Le président de la Fed de New York, John Williams, a déclaré que la politique monétaire est « bien positionnée » pour les conditions actuelles, tout en avertissant que l’inflation pourrait prendre plus de temps que prévu à revenir vers l’objectif de 2 % de la Réserve fédérale. Dans le texte d’un discours publié jeudi, il a repoussé de 2027 à 2028 l’échéancier prévu pour atteindre 2 %, tout en qualifiant de « crucial » le rétablissement de la stabilité des prix. Williams anticipe un ralentissement de l’inflation autour de 3,5 % cette année, les pressions sur les prix ne s’atténuant que graduellement par la suite.
Il a indiqué que l’économie américaine est demeurée résiliente face aux effets économiques de la guerre au Moyen-Orient, et a soutenu que si les perturbations liées au conflit se résolvent rapidement, cela pourrait réduire une partie des pressions inflationnistes. Williams prévoit une croissance d’environ 2,25 % et voit le taux de chômage reculer à 4 % en 2028. Il a aussi mentionné que les opérations de prise en pension (« repo ») permanentes demeurent un outil clé pour contenir les pressions sur les taux d’intérêt, ajoutant que la Fed ajustera au besoin ses achats liés à la gestion des réserves. Le score du FXS Speech Tracker s’est établi à 6/10 contre une référence de 5,7/10, tandis que l’indice FXS Fed Sentiment est demeuré inchangé à 121,05.

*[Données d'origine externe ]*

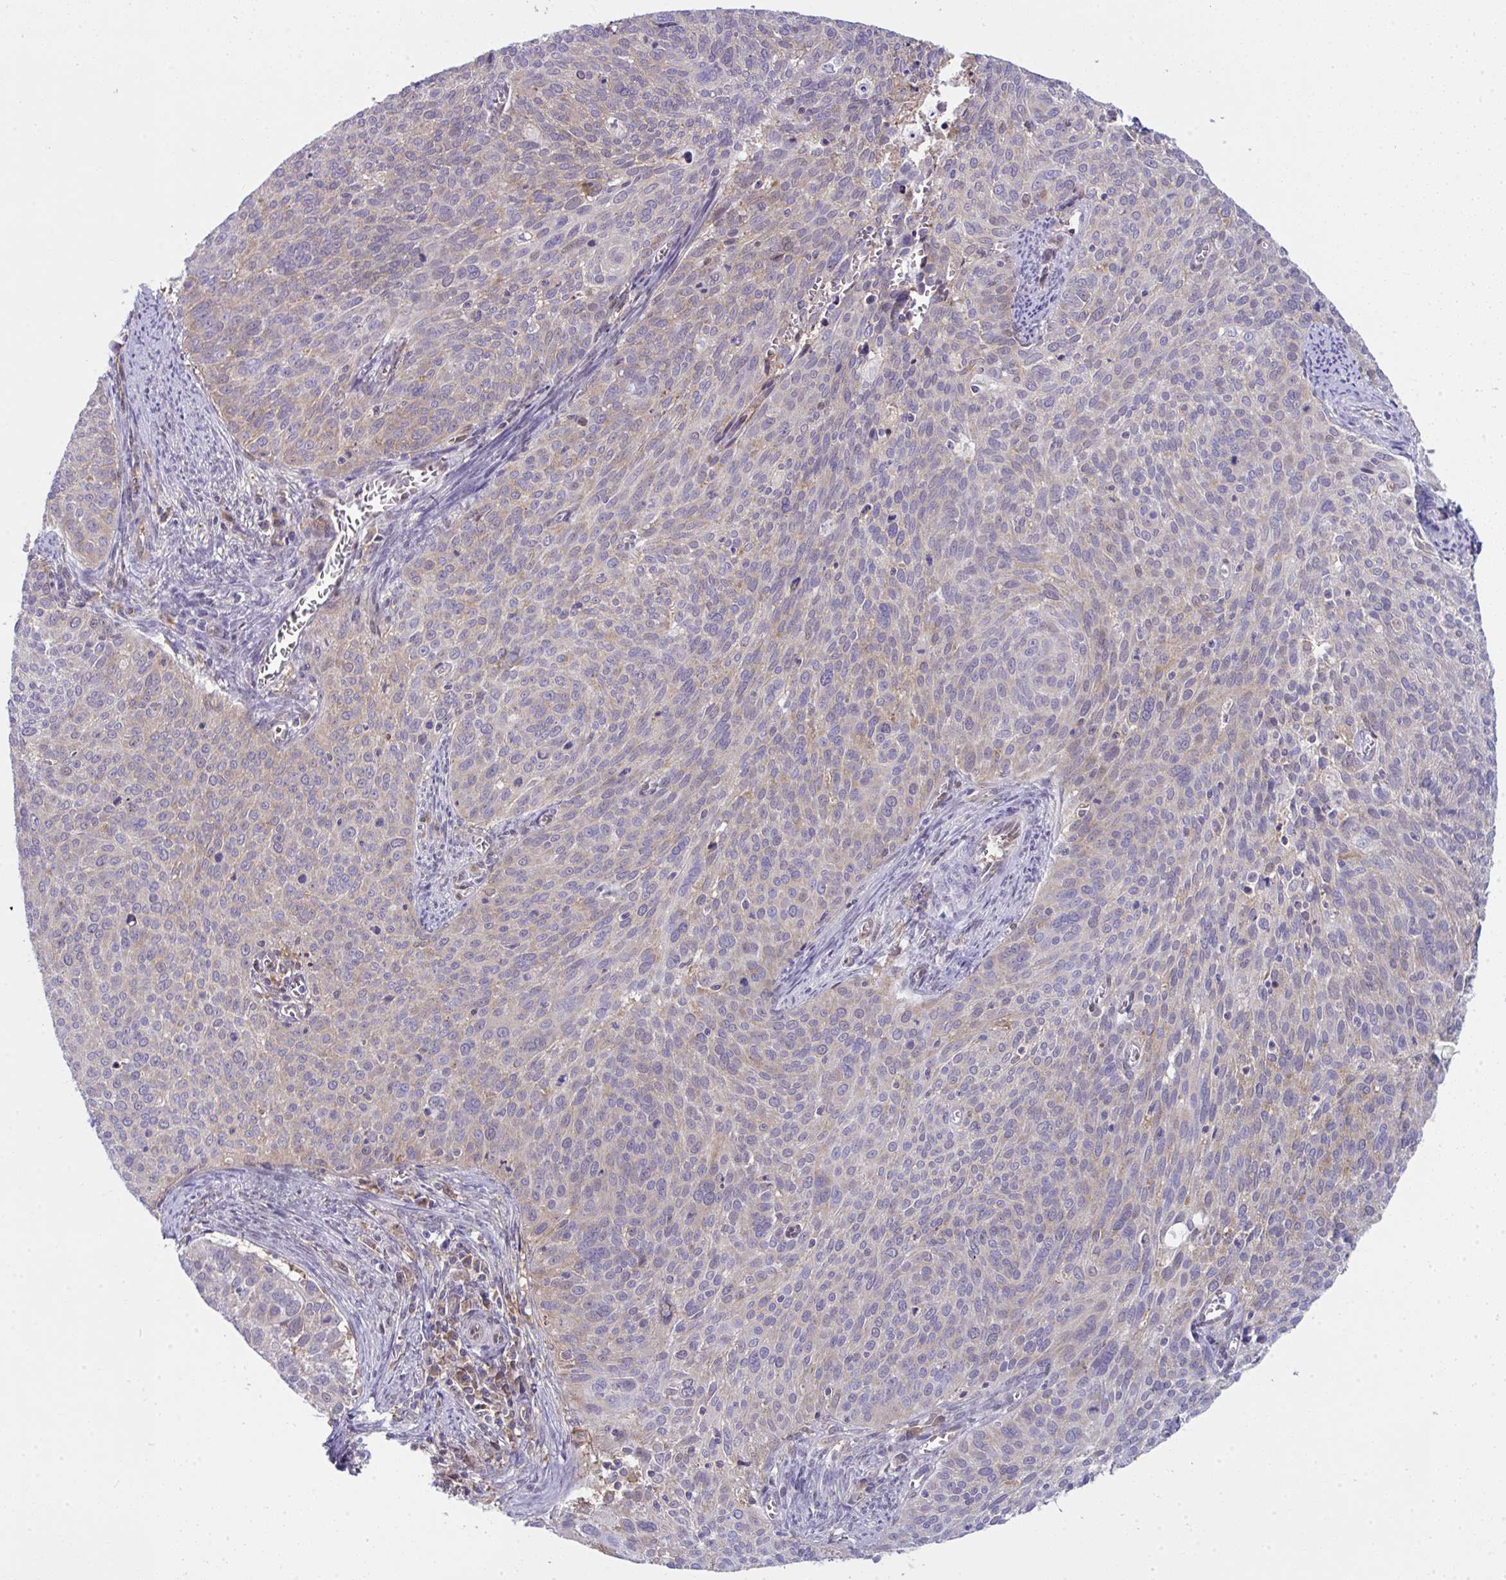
{"staining": {"intensity": "weak", "quantity": "<25%", "location": "cytoplasmic/membranous"}, "tissue": "cervical cancer", "cell_type": "Tumor cells", "image_type": "cancer", "snomed": [{"axis": "morphology", "description": "Squamous cell carcinoma, NOS"}, {"axis": "topography", "description": "Cervix"}], "caption": "High power microscopy micrograph of an immunohistochemistry image of cervical squamous cell carcinoma, revealing no significant staining in tumor cells. (Stains: DAB (3,3'-diaminobenzidine) immunohistochemistry with hematoxylin counter stain, Microscopy: brightfield microscopy at high magnification).", "gene": "ALDH16A1", "patient": {"sex": "female", "age": 39}}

La Réserve fédérale prévoit une période prolongée de taux élevés
Nous constatons que la Réserve fédérale signale une période plus longue de taux d’intérêt élevés. Comme l’objectif d’inflation de 2 % est désormais repoussé à 2028, la probabilité de baisses de taux à court terme a nettement diminué. Cette posture restrictive (« hawkish ») renforce l’idée que la Fed est prête à tolérer une économie vigoureuse afin de s’assurer que l’inflation soit maîtrisée.
Cette perspective est appuyée par les plus récentes données économiques. Le rapport sur l’IPC de mai 2026 a montré une inflation sous-jacente toujours tenace à 3,6 %, tandis que le rapport sur l’emploi a affiché un solide gain de 215 000 postes. Ces chiffres donnent à la Fed peu de raisons d’envisager un assouplissement de sa politique.
Conséquences pour les marchés et stratégies de négociation
Pour les négociateurs d’options, cela suggère une stratégie de vente de volatilité sur les contrats à terme de taux d’intérêt, puisque la trajectoire de la Fed semble pour l’instant bien balisée. Nous anticipons une période de négociation en fourchette, mais les investisseurs devraient rester prudents face à des poussées de volatilité autour des principales publications sur l’inflation et l’emploi. Le « carry » élevé découlant des taux à court terme élevés rend les options de courte échéance particulièrement coûteuses.
Par conséquent, nous nous positionnons en faveur d’une poursuite de la vigueur du dollar américain face aux devises dont les banques centrales sont plus accommodantes. Cet environnement rappelle la période 2023-2024, où les paris contre un dollar fort se sont régulièrement révélés mauvais. Les positions sur dérivés qui profitent d’une courbe des taux plate ou inversée semblent également attrayantes.
Le marché s’ajuste maintenant à cette réalité, les contrats à terme sur les Fed Funds intégrant ces commentaires restrictifs. L’outil CME FedWatch indique désormais une probabilité inférieure à 20 % d’une baisse de taux avant la fin de 2026. Nous croyons que cette réévaluation continuera d’exercer une pression sur les actifs sensibles aux taux d’intérêt à long terme.